◆ The task: Every entry here should be copied exactly.
*** Data supplied ***
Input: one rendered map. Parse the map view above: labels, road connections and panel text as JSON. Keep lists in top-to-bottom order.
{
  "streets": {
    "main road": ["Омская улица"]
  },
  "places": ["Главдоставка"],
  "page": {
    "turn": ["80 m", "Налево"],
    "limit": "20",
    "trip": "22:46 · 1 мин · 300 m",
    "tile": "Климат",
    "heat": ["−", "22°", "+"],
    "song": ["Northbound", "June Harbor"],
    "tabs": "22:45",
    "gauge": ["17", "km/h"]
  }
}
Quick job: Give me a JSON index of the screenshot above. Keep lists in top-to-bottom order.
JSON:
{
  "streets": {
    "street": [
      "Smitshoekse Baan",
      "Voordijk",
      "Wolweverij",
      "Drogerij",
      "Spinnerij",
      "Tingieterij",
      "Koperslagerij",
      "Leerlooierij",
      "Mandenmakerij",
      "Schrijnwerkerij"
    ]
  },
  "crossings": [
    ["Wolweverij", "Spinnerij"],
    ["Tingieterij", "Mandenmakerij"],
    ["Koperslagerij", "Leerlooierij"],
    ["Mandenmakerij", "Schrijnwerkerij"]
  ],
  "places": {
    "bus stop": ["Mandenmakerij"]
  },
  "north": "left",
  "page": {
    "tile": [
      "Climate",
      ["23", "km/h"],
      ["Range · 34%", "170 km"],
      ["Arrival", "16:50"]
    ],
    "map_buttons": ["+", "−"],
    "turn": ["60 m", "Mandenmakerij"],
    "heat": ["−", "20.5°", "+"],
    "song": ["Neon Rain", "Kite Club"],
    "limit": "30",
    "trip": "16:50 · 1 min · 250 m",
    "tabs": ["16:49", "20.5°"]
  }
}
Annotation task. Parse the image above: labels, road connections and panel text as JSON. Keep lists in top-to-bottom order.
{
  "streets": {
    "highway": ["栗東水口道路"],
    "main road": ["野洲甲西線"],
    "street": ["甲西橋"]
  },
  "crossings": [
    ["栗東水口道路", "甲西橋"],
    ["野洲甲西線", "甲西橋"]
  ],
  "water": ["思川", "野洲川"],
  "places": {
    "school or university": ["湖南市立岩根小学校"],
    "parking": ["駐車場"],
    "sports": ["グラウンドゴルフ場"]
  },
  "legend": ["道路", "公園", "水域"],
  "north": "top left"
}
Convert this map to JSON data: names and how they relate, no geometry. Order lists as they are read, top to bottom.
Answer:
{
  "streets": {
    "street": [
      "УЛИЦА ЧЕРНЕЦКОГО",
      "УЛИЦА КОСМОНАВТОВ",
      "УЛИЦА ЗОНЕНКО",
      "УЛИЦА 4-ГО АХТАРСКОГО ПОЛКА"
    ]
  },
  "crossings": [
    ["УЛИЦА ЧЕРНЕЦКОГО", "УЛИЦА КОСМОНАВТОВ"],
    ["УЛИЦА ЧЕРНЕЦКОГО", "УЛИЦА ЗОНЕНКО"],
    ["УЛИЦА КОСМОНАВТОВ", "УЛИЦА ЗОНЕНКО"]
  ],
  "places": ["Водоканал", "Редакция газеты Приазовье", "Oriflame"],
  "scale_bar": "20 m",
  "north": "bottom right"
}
*** End of Data supplied ***
◆ Solution for this exercise:
Input: one rendered map. Parse the map view above: labels, road connections and panel text as JSON. Keep lists in top-to-bottom order.
{
  "streets": {
    "main road": ["Омская улица"]
  },
  "places": ["Главдоставка"],
  "page": {
    "turn": ["80 m", "Налево"],
    "limit": "20",
    "trip": "22:46 · 1 мин · 300 m",
    "tile": "Климат",
    "heat": ["−", "22°", "+"],
    "song": ["Northbound", "June Harbor"],
    "tabs": "22:45",
    "gauge": ["17", "km/h"]
  }
}
Quick job: Give me a JSON index of the screenshot above. Keep lists in top-to-bottom order.
JSON:
{
  "streets": {
    "street": [
      "Smitshoekse Baan",
      "Voordijk",
      "Wolweverij",
      "Drogerij",
      "Spinnerij",
      "Tingieterij",
      "Koperslagerij",
      "Leerlooierij",
      "Mandenmakerij",
      "Schrijnwerkerij"
    ]
  },
  "crossings": [
    ["Wolweverij", "Spinnerij"],
    ["Tingieterij", "Mandenmakerij"],
    ["Koperslagerij", "Leerlooierij"],
    ["Mandenmakerij", "Schrijnwerkerij"]
  ],
  "places": {
    "bus stop": ["Mandenmakerij"]
  },
  "north": "left",
  "page": {
    "tile": [
      "Climate",
      ["23", "km/h"],
      ["Range · 34%", "170 km"],
      ["Arrival", "16:50"]
    ],
    "map_buttons": ["+", "−"],
    "turn": ["60 m", "Mandenmakerij"],
    "heat": ["−", "20.5°", "+"],
    "song": ["Neon Rain", "Kite Club"],
    "limit": "30",
    "trip": "16:50 · 1 min · 250 m",
    "tabs": ["16:49", "20.5°"]
  }
}
Annotation task. Parse the image above: labels, road connections and panel text as JSON. Keep lists in top-to-bottom order.
{
  "streets": {
    "highway": ["栗東水口道路"],
    "main road": ["野洲甲西線"],
    "street": ["甲西橋"]
  },
  "crossings": [
    ["栗東水口道路", "甲西橋"],
    ["野洲甲西線", "甲西橋"]
  ],
  "water": ["思川", "野洲川"],
  "places": {
    "school or university": ["湖南市立岩根小学校"],
    "parking": ["駐車場"],
    "sports": ["グラウンドゴルフ場"]
  },
  "legend": ["道路", "公園", "水域"],
  "north": "top left"
}
Convert this map to JSON data: names and how they relate, no geometry. Order lists as they are read, top to bottom.
Answer:
{
  "streets": {
    "street": [
      "УЛИЦА ЧЕРНЕЦКОГО",
      "УЛИЦА КОСМОНАВТОВ",
      "УЛИЦА ЗОНЕНКО",
      "УЛИЦА 4-ГО АХТАРСКОГО ПОЛКА"
    ]
  },
  "crossings": [
    ["УЛИЦА ЧЕРНЕЦКОГО", "УЛИЦА КОСМОНАВТОВ"],
    ["УЛИЦА ЧЕРНЕЦКОГО", "УЛИЦА ЗОНЕНКО"],
    ["УЛИЦА КОСМОНАВТОВ", "УЛИЦА ЗОНЕНКО"]
  ],
  "places": ["Водоканал", "Редакция газеты Приазовье", "Oriflame"],
  "scale_bar": "20 m",
  "north": "bottom right"
}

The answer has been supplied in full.